• [Aim of the task]
What lines in the material hold the string "positivity"? Copy out each of them.

• [Records to use]
━━━━━━
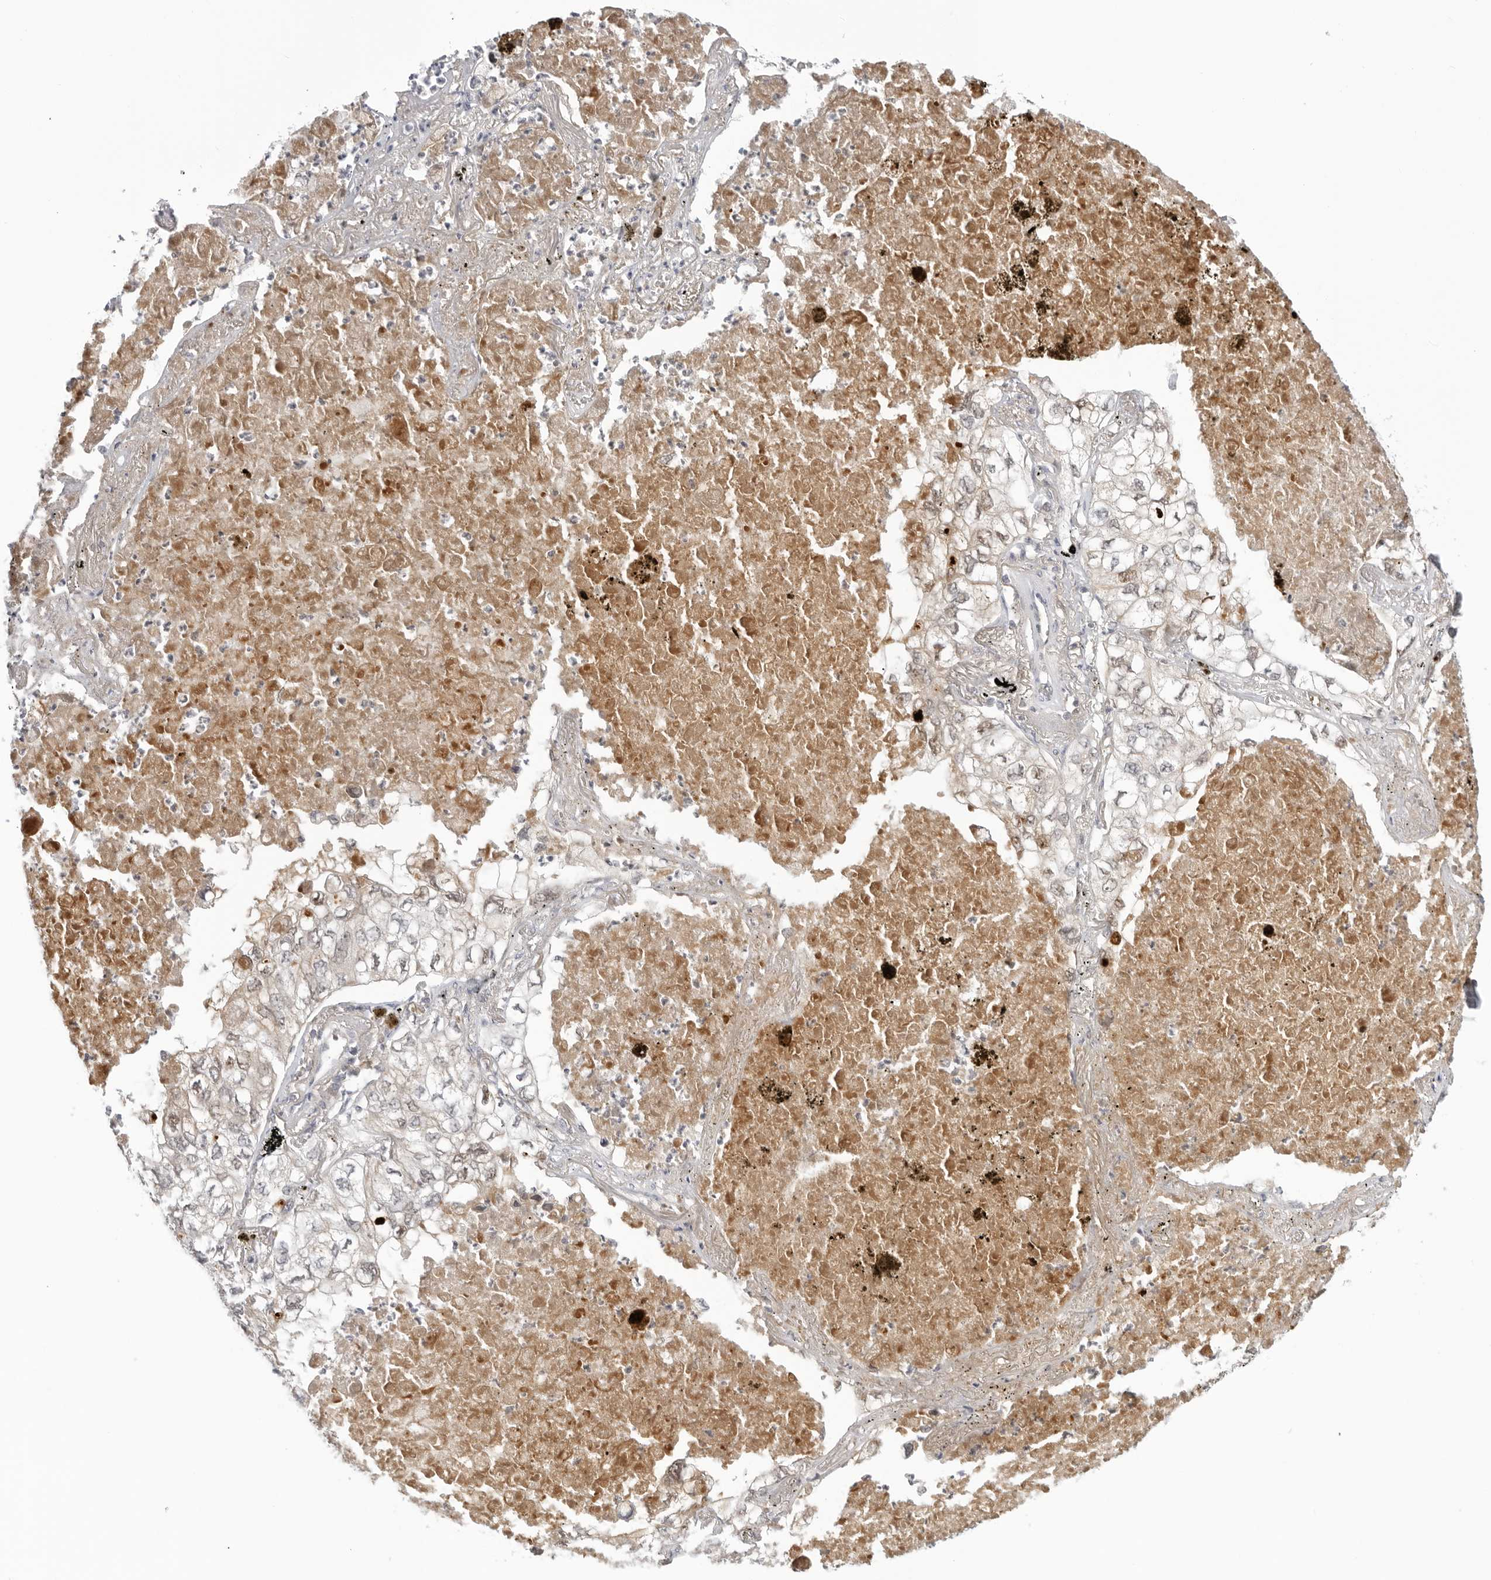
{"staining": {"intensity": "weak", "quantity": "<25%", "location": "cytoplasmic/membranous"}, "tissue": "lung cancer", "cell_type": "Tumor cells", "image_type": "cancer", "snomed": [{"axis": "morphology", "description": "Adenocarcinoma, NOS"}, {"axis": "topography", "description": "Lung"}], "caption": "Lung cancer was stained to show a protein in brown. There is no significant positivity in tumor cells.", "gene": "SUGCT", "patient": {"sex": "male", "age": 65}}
━━━━━━
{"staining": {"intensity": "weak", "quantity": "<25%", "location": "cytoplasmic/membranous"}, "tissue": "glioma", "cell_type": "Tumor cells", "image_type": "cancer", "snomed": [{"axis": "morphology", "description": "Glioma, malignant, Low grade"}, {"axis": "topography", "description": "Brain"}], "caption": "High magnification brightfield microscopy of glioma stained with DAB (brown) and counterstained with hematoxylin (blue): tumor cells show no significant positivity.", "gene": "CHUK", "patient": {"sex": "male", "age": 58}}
━━━━━━
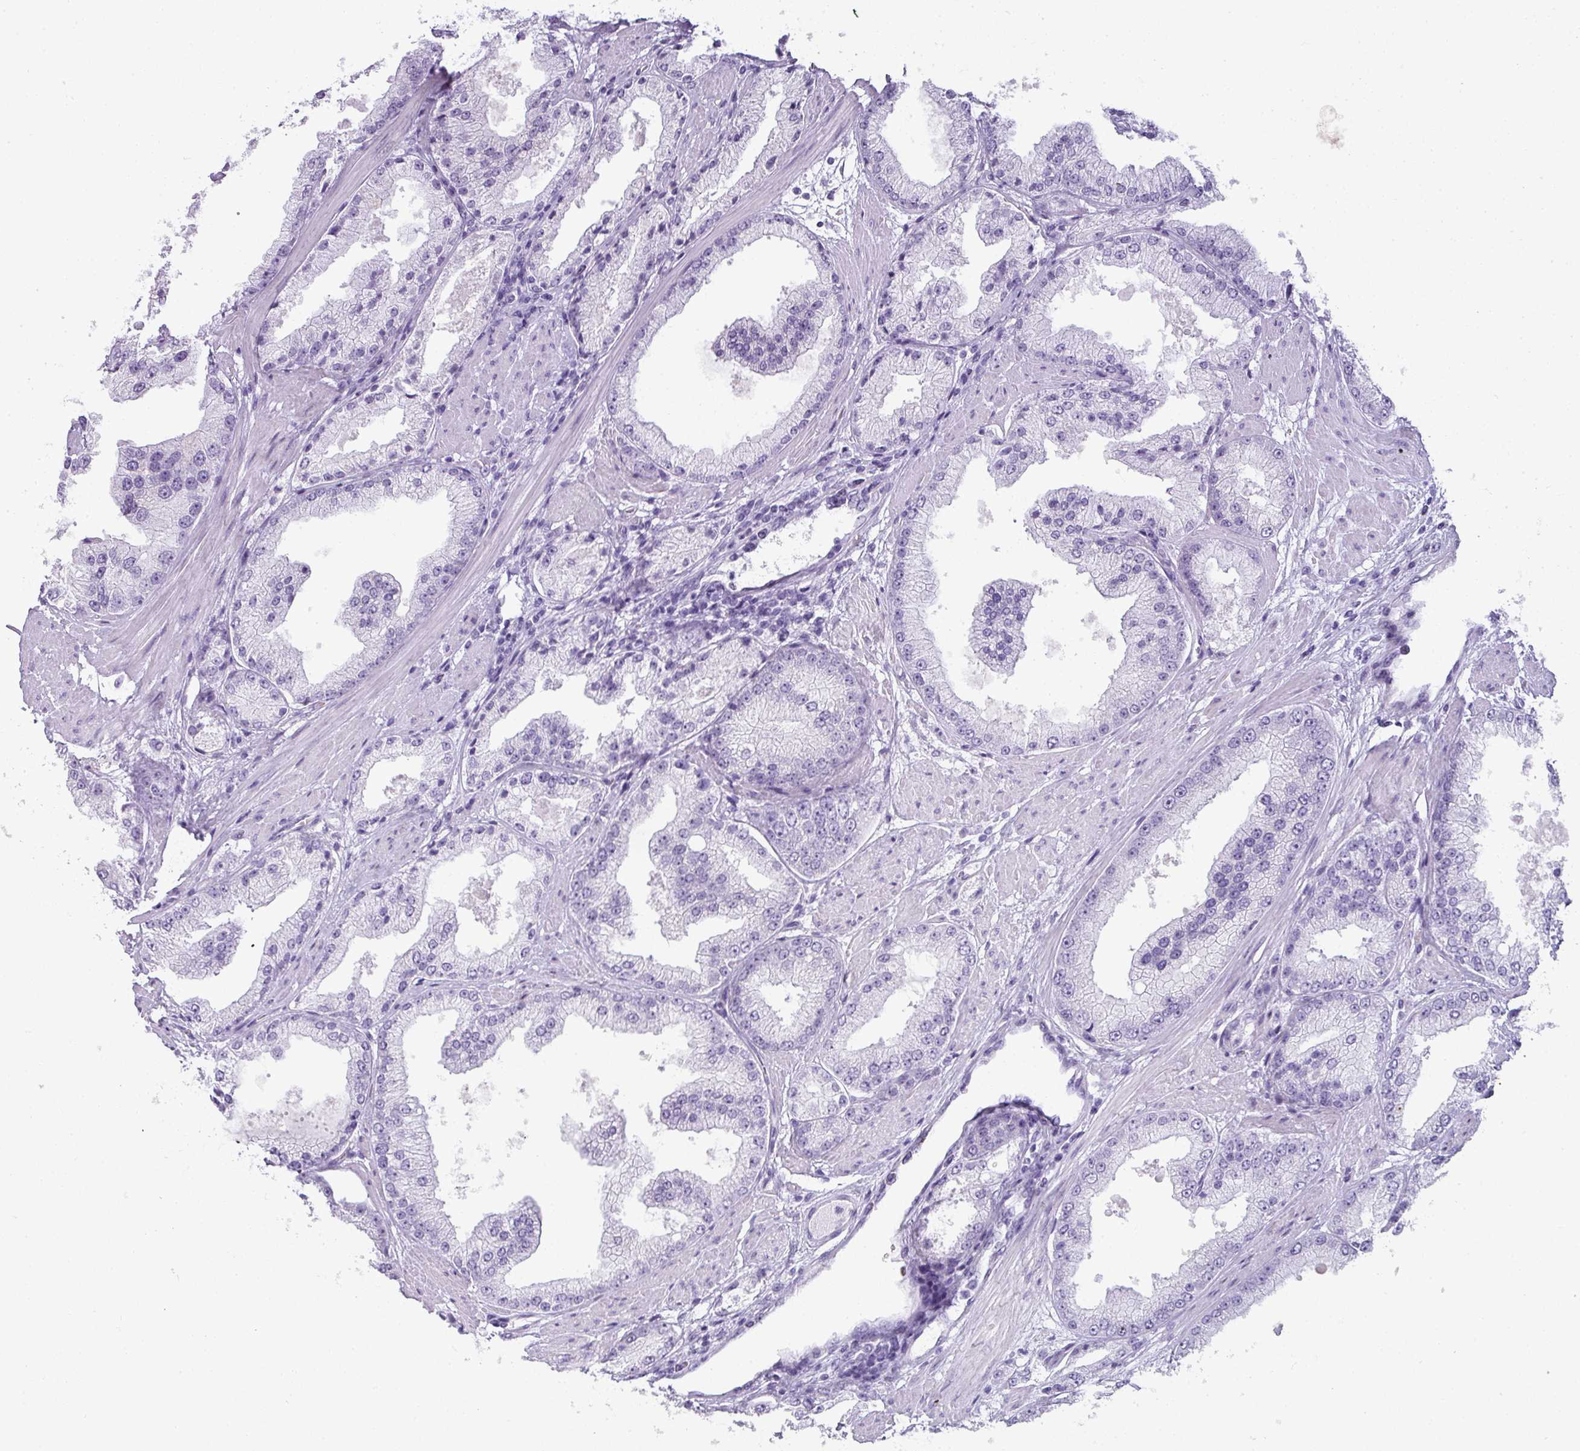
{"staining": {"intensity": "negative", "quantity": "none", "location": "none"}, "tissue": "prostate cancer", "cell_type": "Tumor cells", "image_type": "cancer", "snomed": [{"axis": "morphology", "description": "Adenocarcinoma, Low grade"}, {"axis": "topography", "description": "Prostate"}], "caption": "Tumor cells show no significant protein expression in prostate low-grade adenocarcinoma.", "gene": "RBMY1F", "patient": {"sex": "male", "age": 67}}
━━━━━━
• [Reply]
{"staining": {"intensity": "weak", "quantity": "<25%", "location": "cytoplasmic/membranous"}, "tissue": "lung cancer", "cell_type": "Tumor cells", "image_type": "cancer", "snomed": [{"axis": "morphology", "description": "Adenocarcinoma, NOS"}, {"axis": "topography", "description": "Lung"}], "caption": "Lung cancer was stained to show a protein in brown. There is no significant positivity in tumor cells.", "gene": "SUGCT", "patient": {"sex": "male", "age": 65}}
{"staining": {"intensity": "weak", "quantity": "<25%", "location": "cytoplasmic/membranous"}, "tissue": "glioma", "cell_type": "Tumor cells", "image_type": "cancer", "snomed": [{"axis": "morphology", "description": "Glioma, malignant, Low grade"}, {"axis": "topography", "description": "Brain"}], "caption": "High magnification brightfield microscopy of glioma stained with DAB (brown) and counterstained with hematoxylin (blue): tumor cells show no significant positivity.", "gene": "CHUK", "patient": {"sex": "male", "age": 58}}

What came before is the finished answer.